On Sunday, from 1 to 6 p.m., the events conclude with an open house at the new Thrive Project headquarters at 37 Third St. in Turners Falls.
All in all, it's an ambitious extended program of entertainment for an ambitious social undertaking. In its mission statement, Berger describesThrive as a place where young adults can receive free services "that include tutoring, training, and standardized-test preparation: apprenticeships with local artisans, trades people, businesses, and grants and scholarshipsThrive also provides a place to use computers, get and give advice, research careers, and engage with others in their community in a variety of productive ways." It will serve "all of Franklin County and beyond."

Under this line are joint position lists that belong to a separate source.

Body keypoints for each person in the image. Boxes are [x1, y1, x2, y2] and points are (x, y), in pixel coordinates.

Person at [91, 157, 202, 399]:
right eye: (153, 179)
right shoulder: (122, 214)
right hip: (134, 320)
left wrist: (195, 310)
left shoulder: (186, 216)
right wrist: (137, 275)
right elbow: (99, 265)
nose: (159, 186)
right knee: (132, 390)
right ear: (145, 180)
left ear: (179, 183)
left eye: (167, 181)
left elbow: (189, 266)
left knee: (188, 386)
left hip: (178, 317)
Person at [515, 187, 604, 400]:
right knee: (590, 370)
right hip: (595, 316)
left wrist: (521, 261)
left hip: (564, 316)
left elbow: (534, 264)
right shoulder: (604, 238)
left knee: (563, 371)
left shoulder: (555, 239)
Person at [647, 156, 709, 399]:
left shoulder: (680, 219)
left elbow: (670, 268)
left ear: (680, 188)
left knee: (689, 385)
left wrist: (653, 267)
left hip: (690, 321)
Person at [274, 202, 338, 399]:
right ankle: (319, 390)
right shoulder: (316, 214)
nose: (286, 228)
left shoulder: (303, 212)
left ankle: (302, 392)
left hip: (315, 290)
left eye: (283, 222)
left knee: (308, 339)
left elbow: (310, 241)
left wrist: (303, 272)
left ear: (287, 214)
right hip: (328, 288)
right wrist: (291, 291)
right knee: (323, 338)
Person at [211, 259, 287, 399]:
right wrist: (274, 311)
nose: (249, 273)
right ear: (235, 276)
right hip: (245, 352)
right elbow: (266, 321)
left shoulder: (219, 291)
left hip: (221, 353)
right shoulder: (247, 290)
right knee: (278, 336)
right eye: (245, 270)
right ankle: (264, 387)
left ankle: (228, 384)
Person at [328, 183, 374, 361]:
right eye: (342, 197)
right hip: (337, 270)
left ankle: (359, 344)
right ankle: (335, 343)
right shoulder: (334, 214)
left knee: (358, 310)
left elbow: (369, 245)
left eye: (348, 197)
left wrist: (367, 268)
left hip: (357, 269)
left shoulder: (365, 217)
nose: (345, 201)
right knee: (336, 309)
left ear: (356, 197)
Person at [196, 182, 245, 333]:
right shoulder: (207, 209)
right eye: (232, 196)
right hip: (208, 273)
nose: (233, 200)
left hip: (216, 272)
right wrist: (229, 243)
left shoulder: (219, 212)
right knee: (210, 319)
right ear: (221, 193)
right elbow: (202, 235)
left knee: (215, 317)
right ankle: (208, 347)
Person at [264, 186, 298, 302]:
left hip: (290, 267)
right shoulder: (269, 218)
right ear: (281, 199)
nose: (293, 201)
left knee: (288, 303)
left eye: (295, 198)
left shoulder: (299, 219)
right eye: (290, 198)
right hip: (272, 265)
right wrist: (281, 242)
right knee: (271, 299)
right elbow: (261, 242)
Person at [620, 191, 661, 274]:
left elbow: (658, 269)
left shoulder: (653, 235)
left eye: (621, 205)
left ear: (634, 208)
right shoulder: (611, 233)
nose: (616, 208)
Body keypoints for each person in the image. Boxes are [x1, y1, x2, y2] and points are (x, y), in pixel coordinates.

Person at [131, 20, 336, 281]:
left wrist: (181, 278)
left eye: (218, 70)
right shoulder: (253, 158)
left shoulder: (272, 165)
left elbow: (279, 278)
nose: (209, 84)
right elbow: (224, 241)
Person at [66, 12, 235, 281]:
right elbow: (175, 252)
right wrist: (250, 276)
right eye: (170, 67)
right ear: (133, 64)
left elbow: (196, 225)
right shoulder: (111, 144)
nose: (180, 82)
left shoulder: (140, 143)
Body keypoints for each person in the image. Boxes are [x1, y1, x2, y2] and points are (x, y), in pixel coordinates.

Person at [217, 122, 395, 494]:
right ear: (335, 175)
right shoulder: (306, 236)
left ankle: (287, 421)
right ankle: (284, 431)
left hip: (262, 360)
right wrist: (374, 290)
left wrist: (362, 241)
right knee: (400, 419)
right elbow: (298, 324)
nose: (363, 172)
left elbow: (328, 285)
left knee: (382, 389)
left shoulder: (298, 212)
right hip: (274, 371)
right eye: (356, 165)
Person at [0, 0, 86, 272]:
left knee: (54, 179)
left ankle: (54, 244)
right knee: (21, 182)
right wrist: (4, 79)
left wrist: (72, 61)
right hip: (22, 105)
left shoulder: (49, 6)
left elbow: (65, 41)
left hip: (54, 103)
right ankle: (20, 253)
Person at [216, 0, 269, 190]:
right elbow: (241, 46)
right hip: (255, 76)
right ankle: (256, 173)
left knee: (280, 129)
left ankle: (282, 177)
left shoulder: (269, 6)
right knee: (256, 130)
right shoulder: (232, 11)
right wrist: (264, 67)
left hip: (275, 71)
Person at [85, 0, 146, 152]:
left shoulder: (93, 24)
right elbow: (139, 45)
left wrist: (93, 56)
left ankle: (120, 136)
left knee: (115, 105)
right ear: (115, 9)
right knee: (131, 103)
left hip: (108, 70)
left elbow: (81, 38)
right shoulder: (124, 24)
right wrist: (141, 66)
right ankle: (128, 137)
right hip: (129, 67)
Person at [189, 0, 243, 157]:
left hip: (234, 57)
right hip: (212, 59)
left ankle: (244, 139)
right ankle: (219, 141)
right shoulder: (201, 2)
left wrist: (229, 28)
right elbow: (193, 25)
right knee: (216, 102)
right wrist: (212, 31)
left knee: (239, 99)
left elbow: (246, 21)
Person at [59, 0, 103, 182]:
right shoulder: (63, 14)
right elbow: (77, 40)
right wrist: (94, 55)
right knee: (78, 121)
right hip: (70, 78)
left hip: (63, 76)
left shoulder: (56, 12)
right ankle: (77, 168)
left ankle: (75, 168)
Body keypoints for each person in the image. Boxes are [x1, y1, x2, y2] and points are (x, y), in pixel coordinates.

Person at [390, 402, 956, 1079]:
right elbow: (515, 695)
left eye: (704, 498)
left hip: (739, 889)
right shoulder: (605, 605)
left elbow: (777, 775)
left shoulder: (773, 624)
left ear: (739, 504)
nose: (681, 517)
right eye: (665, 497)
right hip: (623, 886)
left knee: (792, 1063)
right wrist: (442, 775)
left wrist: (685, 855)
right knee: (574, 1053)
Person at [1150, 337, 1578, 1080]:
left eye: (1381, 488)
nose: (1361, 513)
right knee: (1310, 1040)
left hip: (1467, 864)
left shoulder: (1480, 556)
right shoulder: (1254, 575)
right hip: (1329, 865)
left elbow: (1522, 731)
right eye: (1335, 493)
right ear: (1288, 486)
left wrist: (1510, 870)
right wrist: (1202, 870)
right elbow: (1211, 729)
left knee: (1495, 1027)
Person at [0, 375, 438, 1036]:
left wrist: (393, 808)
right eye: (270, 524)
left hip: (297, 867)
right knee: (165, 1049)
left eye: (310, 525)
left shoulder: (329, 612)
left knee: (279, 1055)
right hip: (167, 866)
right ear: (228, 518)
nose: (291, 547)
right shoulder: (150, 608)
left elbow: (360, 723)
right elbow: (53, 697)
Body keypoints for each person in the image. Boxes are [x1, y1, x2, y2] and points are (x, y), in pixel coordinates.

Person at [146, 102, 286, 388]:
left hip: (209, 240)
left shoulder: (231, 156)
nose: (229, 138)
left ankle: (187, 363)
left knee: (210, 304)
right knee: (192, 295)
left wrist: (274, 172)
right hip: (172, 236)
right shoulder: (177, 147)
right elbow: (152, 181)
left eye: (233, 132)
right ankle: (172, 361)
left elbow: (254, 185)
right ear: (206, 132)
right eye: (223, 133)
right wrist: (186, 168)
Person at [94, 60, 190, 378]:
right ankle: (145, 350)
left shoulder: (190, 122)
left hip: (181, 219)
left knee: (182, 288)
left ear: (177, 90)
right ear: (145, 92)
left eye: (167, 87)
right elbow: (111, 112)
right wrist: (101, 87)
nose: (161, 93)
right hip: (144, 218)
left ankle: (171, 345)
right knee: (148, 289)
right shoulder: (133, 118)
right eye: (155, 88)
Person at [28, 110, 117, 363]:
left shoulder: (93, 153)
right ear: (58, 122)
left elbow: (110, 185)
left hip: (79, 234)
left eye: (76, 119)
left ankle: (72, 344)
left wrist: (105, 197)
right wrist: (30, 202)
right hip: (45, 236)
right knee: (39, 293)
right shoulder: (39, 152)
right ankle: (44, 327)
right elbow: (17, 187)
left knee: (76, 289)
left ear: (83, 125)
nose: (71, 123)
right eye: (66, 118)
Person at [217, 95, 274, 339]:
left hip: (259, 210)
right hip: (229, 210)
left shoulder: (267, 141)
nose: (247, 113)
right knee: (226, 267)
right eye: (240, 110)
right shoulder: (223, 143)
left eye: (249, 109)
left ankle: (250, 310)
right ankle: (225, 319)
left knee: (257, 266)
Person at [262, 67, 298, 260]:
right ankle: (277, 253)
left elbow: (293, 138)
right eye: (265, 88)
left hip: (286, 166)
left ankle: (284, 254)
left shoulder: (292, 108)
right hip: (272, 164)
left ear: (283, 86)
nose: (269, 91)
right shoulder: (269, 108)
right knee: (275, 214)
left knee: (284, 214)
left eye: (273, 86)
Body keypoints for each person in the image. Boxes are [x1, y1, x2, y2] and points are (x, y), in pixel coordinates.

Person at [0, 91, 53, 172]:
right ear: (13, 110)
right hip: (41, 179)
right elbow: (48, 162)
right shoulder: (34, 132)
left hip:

Through this series of events, Berger hopes, of course, to raise some money for Thrive -- all performers are donating their time. However, that's not the only goal. "We want to raise awareness. That's why I made it as big as I could. We want the word to get out about Thrive. We need donors, we need volunteers, we need mentors, we need grant writers, fundraisers, and we need Thrivers -- the young people themselves that we'll serve," he said.
Berger feels that it's all about giving people "breaks." "I was born with the break of having two middle-class parents who, from a very early age, were incredibly supportive in every way. And from that break came a million other breaks. The reason these people who I really like aren't doing what they'd like to do with their lives is that they haven't had that break -- usually in the form of another person -- to help them change."
He wants Thrive to help those young folks get those breaks. "This feels good," he says. "It's what I should be doing."
www.thethriveproject.org.
Fred DeVecca is a writer and filmmaker who lives in Conway.